▸ **EXERCISE**: Search the entries below for "bold". Report each line where it occurs.

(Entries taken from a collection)
------------

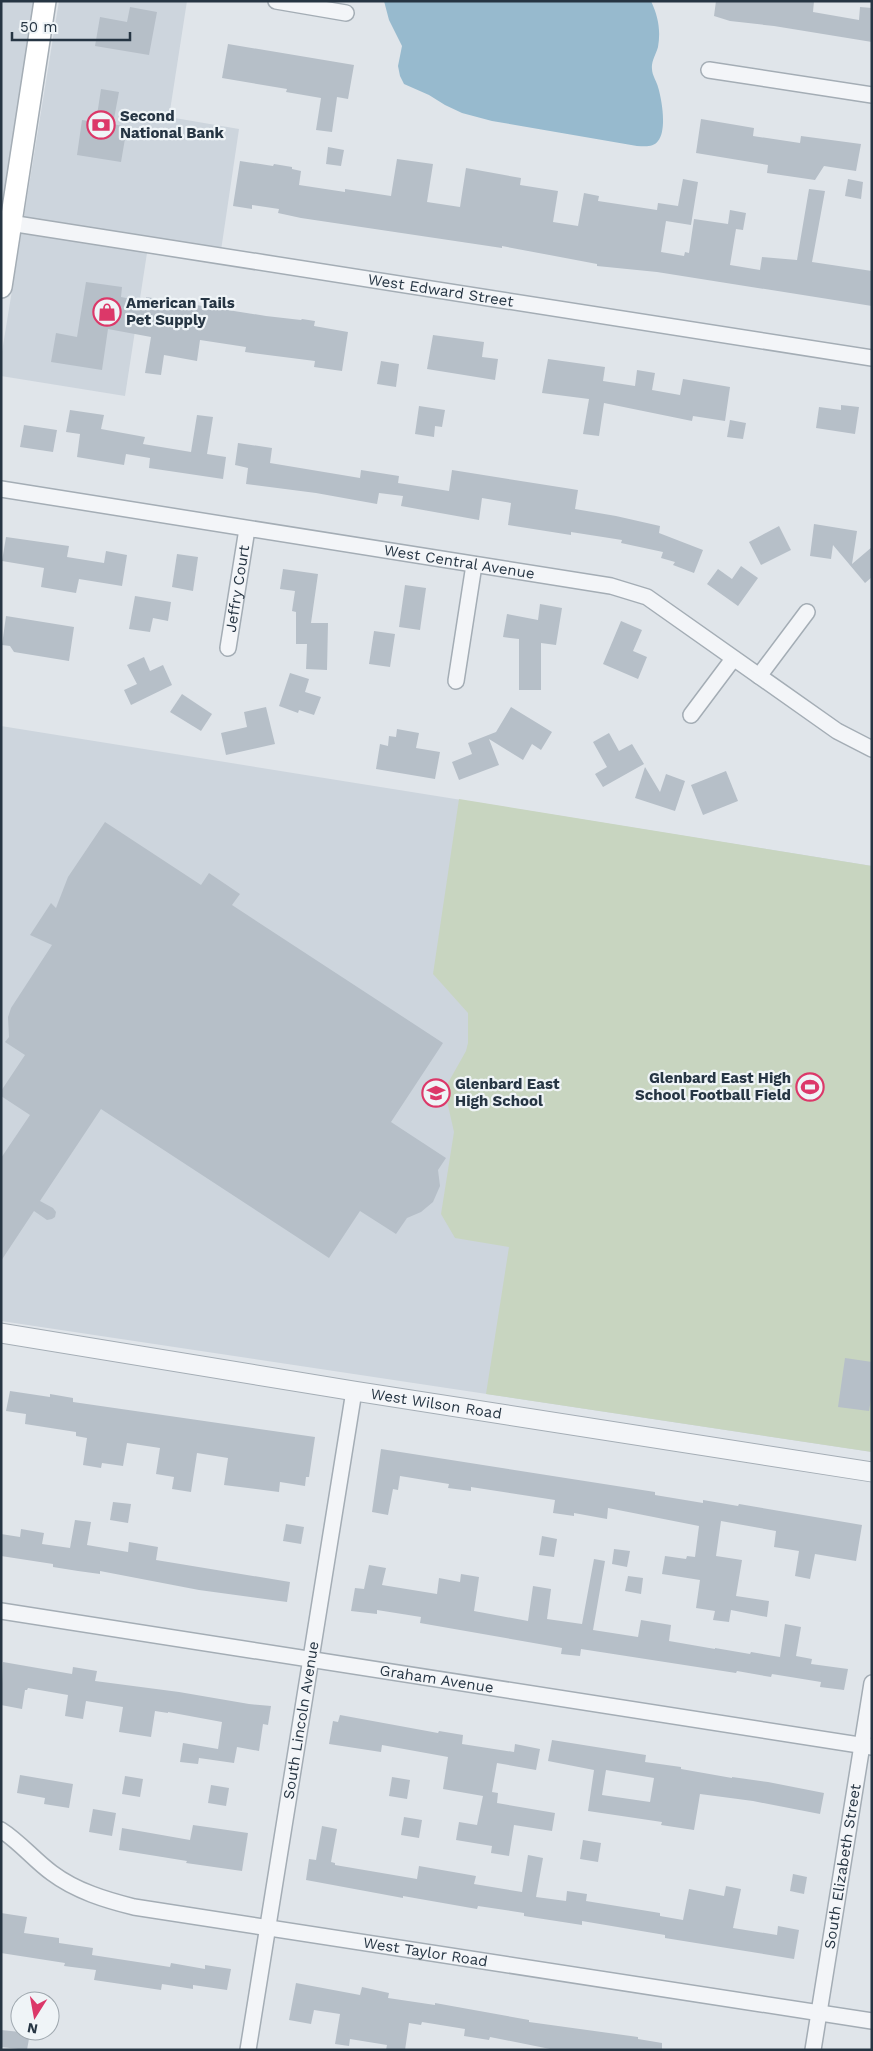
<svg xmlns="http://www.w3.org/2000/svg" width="873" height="2051" font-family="'Work Sans',sans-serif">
	<rect width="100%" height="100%" fill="#e0e5ea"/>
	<g fill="#cdd5dd">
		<polygon points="1,1 37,1 1,229"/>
		<polygon points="59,1 187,1 169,117 239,129 219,264 147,253 125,396 1,376 1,358"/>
		<polygon points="1,726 872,866 872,1452 1,1321"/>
	</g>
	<polygon fill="#c8d5c0" points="459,799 872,866 872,1452 486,1394 509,1247 455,1238 441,1214 454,1132 447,1101 443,1095 444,1090 466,1051 468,1043 468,1013 433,974"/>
	<path fill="#97bace" d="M384,1h267c7,15 10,29 7,46 -2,7 -7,15 -6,22 0,6 5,13 6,18 4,13 9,43 0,54 -5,7 -14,5 -21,5l-145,-25 -30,-8 -17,-8 -16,-10 -25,-11 -4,-8 -2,-10 4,-20 -13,-26z"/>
	<g fill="#b6bfc8" fill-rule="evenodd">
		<polygon points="716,1 814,1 813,12 859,20 860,7 872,8 872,42 774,26 730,21 714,16"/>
		<polygon points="130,7 157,12 149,55 95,46 100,17 127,22"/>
		<polygon points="228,44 354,65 348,99 337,97 332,132 316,130 321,98 286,92 287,89 222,78"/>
		<polygon points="101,89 119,92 113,124 127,127 121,162 77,155 82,120 96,122"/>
		<polygon points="701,119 754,128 753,136 800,143 801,136 861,144 856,171 824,166 815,180 767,173 768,165 696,153"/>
		<polygon points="328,147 344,150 341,166 326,164"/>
		<polygon points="397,159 433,164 427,202 460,207 466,168 521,178 520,185 558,191 553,222 578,226 584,193 599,196 598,201 657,210 658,203 678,206 683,179 698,182 691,225 666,221 661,252 684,256 685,252 689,253 694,219 728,224 730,210 746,213 743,230 736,229 730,265 760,270 762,257 797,260 809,189 825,191 812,262 872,271 872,306 657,272 597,266 597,264 502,246 502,248 301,218 278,213 279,209 252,205 252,209 233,206 240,161 273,166 274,164 292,167 292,169 301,171 299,185 345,192 345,189 391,196"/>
		<polygon points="848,179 863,182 861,199 845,196"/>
		<polygon points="86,282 122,287 121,297 146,302 146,297 266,316 301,320 302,319 315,321 314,326 348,332 342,371 314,367 315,361 245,352 246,347 200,340 197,361 164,355 161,375 145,373 151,337 108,329 102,370 51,362 56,333 77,337"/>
		<polygon points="433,335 484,342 482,357 498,359 495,380 427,369"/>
		<polygon points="548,359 605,367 603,381 635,386 637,370 655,373 652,390 680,395 683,379 730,387 725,421 693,416 692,421 604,403 599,436 583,434 589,399 542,393"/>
		<polygon points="381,361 399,364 396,387 377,384"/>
		<polygon points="841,405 859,407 855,434 816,428 819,407 841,410"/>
		<polygon points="419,406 445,410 442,427 435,426 434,437 415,434"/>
		<polygon points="70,410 104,415 101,429 145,437 143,444 191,452 197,415 213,417 207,454 226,457 223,479 149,468 150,458 126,454 124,465 77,457 80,434 66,432"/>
		<polygon points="730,420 746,423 743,439 727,437"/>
		<polygon points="24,425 57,430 53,452 20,447"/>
		<polygon points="238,443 272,448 270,463 360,478 361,470 399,476 398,483 449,491 452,470 578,490 575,509 616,516 660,526 659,533 703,550 694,573 673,565 675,562 661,558 663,552 621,543 622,540 571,532 571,535 508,525 511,503 482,498 479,520 401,506 403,496 379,493 377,504 316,493 246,484 248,468 235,465"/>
		<polygon points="814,524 857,531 852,564 872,547 872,577 865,583 833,545 831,559 810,556"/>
		<polygon points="779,526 791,550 761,565 749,542"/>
		<polygon points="6,537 69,546 67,557 104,563 106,551 127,555 122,586 79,579 76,593 41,587 44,568 2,561"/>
		<polygon points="177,554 198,557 193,591 172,587"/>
		<polygon points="741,566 758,578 738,606 707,584 718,569 732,579"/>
		<polygon points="283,569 318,574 311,623 328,623 327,670 306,669 307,644 296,644 296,612 292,611 295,591 280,589"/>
		<polygon points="405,585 426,588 420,630 399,627"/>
		<polygon points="135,596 171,602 168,621 153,618 150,632 129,629"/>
		<polygon points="540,604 562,608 556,645 541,643 541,690 519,690 519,639 503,637 507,614 538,620"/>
		<polygon points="6,616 74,627 69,661 14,652 10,646 2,645"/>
		<polygon points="621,621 642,630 633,651 647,657 638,679 603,664"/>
		<polygon points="374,631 395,634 390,667 369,664"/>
		<polygon points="144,657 150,671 163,665 172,685 131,705 124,690 137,684 127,665"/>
		<polygon points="290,673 309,679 305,692 321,697 314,715 299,710 298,713 279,706"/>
		<polygon points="182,694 212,714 201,731 170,712"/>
		<polygon points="266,707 275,744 226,755 221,733 247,727 244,712"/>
		<polygon points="511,707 552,732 541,750 532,744 523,760 489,739 499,765 459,780 452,762 472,754 468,743 496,732"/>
		<polygon points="397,729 419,733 416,748 440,752 435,779 376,769 380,744 388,746 389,736 396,737"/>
		<polygon points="609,733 619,751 632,744 644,764 603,787 595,774 607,767 593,742"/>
		<polygon points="645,767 660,792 666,774 685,781 675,811 635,798"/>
		<polygon points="726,771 738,801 703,815 691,785"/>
		<polygon points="105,822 201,885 209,873 240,894 232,905 443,1043 391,1122 446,1158 438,1170 440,1186 433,1202 421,1212 407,1218 396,1234 360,1211 329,1258 101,1109 40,1201 53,1208 56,1212 55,1217 52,1219 47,1220 34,1211 1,1261 1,1158 30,1115 1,1096 1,1091 25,1055 5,1042 9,1037 8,1017 11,1008 52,945 30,935 51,903 56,908 68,877"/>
		<polygon points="845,1358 872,1362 872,1393 869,1411 838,1407"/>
		<polygon points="10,1391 50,1397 50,1394 73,1398 73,1402 315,1437 309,1477 306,1477 305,1486 280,1482 279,1492 224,1485 228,1458 197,1453 191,1492 172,1489 174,1477 156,1474 160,1448 127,1443 123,1466 102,1463 101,1468 83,1465 87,1438 76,1436 76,1432 25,1424 26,1414 6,1411"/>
		<polygon points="381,1449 655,1492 655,1495 703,1503 703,1500 738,1506 739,1504 862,1525 856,1561 815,1554 810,1579 795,1576 799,1551 774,1547 776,1531 721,1521 716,1556 742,1560 736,1596 769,1601 767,1617 731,1610 729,1622 713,1620 715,1611 696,1608 700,1580 662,1574 665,1556 686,1559 687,1556 695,1557 699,1526 608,1508 607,1519 574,1513 574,1516 553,1513 555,1500 471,1487 471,1491 448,1488 449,1484 400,1476 398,1490 393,1489 388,1515 372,1512"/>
		<polygon points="113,1502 131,1504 128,1523 110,1520"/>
		<polygon points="75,1520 91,1522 87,1545 128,1552 129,1542 158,1547 156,1560 290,1582 287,1602 199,1590 100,1571 100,1574 78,1571 53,1567 53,1564 1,1556 1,1534 20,1537 21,1529 44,1533 42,1544 70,1548"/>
		<polygon points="286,1524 304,1527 301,1544 283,1541"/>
		<polygon points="542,1536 557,1539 554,1557 539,1555"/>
		<polygon points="614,1549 630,1551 627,1567 612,1564"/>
		<polygon points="594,1559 605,1561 593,1630 638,1637 641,1620 671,1625 669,1641 715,1649 715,1648 750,1654 751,1652 780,1657 785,1624 801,1627 796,1656 812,1659 811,1664 848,1669 844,1690 820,1687 821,1682 772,1674 771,1677 737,1671 736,1673 581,1649 580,1656 561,1654 562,1648 420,1623 421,1617 377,1610 377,1614 351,1611 355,1588 364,1589 369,1565 386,1568 382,1585 437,1594 439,1578 460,1582 461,1574 479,1577 474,1611 528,1621 533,1586 551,1589 547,1619 582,1624"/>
		<polygon points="628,1576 643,1578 641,1594 625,1591"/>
		<polygon points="3,1662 72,1674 73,1667 97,1671 95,1681 179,1692 249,1704 271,1706 268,1725 263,1724 259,1751 237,1747 234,1763 199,1758 198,1764 180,1762 183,1743 218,1749 222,1722 168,1712 168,1713 155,1711 151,1737 119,1732 123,1707 86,1701 83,1719 65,1716 68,1695 28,1688 27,1690 25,1690 22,1709 1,1705"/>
		<polygon points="340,1715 438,1733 439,1731 463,1735 462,1744 514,1752 515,1744 540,1749 536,1770 497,1763 492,1792 498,1793 497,1803 555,1813 552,1831 514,1825 509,1856 491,1853 492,1846 456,1840 459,1822 477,1825 483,1796 443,1789 448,1757 382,1745 381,1752 329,1744 333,1721 338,1722"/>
		<path d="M552,1740l94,15 -1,7 36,5v2l51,9v-1l36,5 56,11 -4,21 -67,-13 -53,-7 -6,36 -33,-5 1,-3 -74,-11 6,-41 -46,-9zM606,1770l48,8 -4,24 -48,-7z"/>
		<polygon points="20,1775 73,1784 69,1808 44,1804 45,1798 17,1793"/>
		<polygon points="125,1776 143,1779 140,1797 122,1794"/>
		<polygon points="392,1777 410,1780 407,1799 389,1796"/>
		<polygon points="211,1785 229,1788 226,1806 208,1803"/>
		<polygon points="93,1809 116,1813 112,1836 89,1832"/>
		<polygon points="404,1817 422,1820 419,1838 401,1835"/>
		<polygon points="193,1825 248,1833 242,1871 186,1863 187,1861 119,1850 122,1828 190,1840"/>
		<polygon points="322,1826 337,1829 331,1862 335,1863 335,1865 417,1879 419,1866 476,1876 474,1884 522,1892 528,1855 543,1858 536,1897 566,1901 567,1891 587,1894 586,1901 660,1913 660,1916 683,1920 689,1889 724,1896 726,1886 741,1889 733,1928 777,1935 778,1926 799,1930 794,1959 665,1938 665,1935 582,1921 582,1925 524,1916 524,1913 478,1906 477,1909 403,1896 403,1898 306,1880 309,1859 316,1860"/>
		<polygon points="583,1840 601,1843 598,1862 580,1859"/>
		<polygon points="793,1874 807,1877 804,1894 790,1891"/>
		<polygon points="1,1913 27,1917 24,1933 59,1938 59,1943 93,1948 92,1955 170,1967 171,1963 205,1969 205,1965 231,1969 227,1990 193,1985 193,1989 162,1984 161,1990 94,1980 96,1970 64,1966 65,1963 1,1953"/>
		<polygon points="296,1983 360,1995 362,1987 389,1993 388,1998 435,2005 435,2003 529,2020 529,2022 638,2037 638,2039 662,2043 662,2050 555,2050 490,2037 489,2040 464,2036 465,2029 422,2022 421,2025 409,2023 405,2050 386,2050 387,2045 350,2039 349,2046 335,2044 340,2014 314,2010 311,2024 289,2020"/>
		<polygon points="1,2030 30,2033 27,2050 1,2047"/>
	</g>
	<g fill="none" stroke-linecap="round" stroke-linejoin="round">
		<g stroke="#a4adb5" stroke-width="18">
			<g id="minor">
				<polyline points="276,1 346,13"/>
				<polyline points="709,70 872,95"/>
				<path id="s1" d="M10,223l862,135"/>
				<path id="s2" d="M1,489l610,97 36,11 190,134 35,18"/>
				<path id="s3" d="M228,648l19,-119"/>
				<polyline points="759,676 807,612"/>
				<polyline points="456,681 474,565"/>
				<polyline points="691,715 733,659"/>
				<path id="s4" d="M1,1611l871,136"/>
				<path id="s5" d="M1,1830c19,12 33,30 51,43 24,18 54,27 82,34l738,114"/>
				<path id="s6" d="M248,2050l106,-659"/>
				<path id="s7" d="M813,2050l59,-367"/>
			</g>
		</g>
		<g stroke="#a4adb5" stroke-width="21">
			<g id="tertiary">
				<path id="s8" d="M1,1333l353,58 518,81"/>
			</g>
		</g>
		<g stroke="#a4adb5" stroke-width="24">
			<polyline id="secondary" points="1,287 45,1"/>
		</g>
		<use href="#minor" stroke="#f3f5f8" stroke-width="15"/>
		<use href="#tertiary" stroke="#f3f5f8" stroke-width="19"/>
		<use href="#secondary" stroke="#fff" stroke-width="21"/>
	</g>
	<defs>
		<g id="bank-ring" transform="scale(1.4375)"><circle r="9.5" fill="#eff4f7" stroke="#dc3869" stroke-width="1.5"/><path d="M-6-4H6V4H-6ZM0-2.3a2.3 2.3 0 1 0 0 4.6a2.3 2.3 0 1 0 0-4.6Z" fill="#dc3869"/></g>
		<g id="shop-ring" transform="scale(1.4375)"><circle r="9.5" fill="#eff4f7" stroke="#dc3869" stroke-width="1.5"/><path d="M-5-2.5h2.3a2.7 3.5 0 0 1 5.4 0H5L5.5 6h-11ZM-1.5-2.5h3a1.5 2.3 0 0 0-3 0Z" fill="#dc3869"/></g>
		<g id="stadium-ring" transform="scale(1.4375)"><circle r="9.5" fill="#eff4f7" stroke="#dc3869" stroke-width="1.5"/><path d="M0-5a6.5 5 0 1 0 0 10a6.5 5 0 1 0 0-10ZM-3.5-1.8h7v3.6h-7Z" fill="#dc3869"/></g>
		<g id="school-ring" transform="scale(1.4375)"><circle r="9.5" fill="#eff4f7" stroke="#dc3869" stroke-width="1.5"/><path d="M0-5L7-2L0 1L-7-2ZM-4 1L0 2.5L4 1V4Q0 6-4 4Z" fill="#dc3869"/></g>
	</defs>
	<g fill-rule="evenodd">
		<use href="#bank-ring" x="101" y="125"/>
		<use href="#shop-ring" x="107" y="312"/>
		<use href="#stadium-ring" x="810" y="1087"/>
		<use href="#school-ring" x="436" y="1093"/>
	</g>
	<g text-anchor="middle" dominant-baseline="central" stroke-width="4.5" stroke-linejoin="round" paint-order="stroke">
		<g font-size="15" font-weight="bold" fill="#263543" stroke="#eff4f7" text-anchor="start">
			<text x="120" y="116">Second<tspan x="120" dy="17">National Bank</tspan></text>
			<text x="126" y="303">American Tails<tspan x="126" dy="17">Pet Supply</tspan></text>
			<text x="791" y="1078" text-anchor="end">Glenbard East High<tspan x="791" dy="17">School Football Field</tspan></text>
			<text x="455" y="1084">Glenbard East<tspan x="455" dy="17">High School</tspan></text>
		</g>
		<g font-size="15" fill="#263543" stroke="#eff4f7">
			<text stroke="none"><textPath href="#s1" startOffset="436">West Edward Street</textPath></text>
			<text stroke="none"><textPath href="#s2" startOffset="464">West Central Avenue</textPath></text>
			<text stroke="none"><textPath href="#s3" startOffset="60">Jeffry Court</textPath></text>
			<text stroke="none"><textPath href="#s8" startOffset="441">West Wilson Road</textPath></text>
			<text stroke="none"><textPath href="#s4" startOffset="441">Graham Avenue</textPath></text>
			<text stroke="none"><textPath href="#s6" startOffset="334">South Lincoln Avenue</textPath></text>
			<text stroke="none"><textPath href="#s7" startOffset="186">South Elizabeth Street</textPath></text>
			<text stroke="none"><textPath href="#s5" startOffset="451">West Taylor Road</textPath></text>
		</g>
	</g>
	<rect width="873" height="2051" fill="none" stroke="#263543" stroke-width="5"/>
	<g transform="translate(35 2016) rotate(191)"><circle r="24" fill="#eff4f7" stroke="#9fa8af"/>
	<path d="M0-4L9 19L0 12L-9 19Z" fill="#dc3869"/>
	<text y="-8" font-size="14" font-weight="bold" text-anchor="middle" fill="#263543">N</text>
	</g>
	<path d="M12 32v8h118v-8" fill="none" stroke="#263543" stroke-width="2.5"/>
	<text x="20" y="32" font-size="15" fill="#263543" stroke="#eff4f7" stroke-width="4" paint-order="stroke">50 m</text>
</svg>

------------

▸ **OUTPUT BELOW**:
		<g font-size="15" font-weight="bold" fill="#263543" stroke="#eff4f7" text-anchor="start">
	<text y="-8" font-size="14" font-weight="bold" text-anchor="middle" fill="#263543">N</text>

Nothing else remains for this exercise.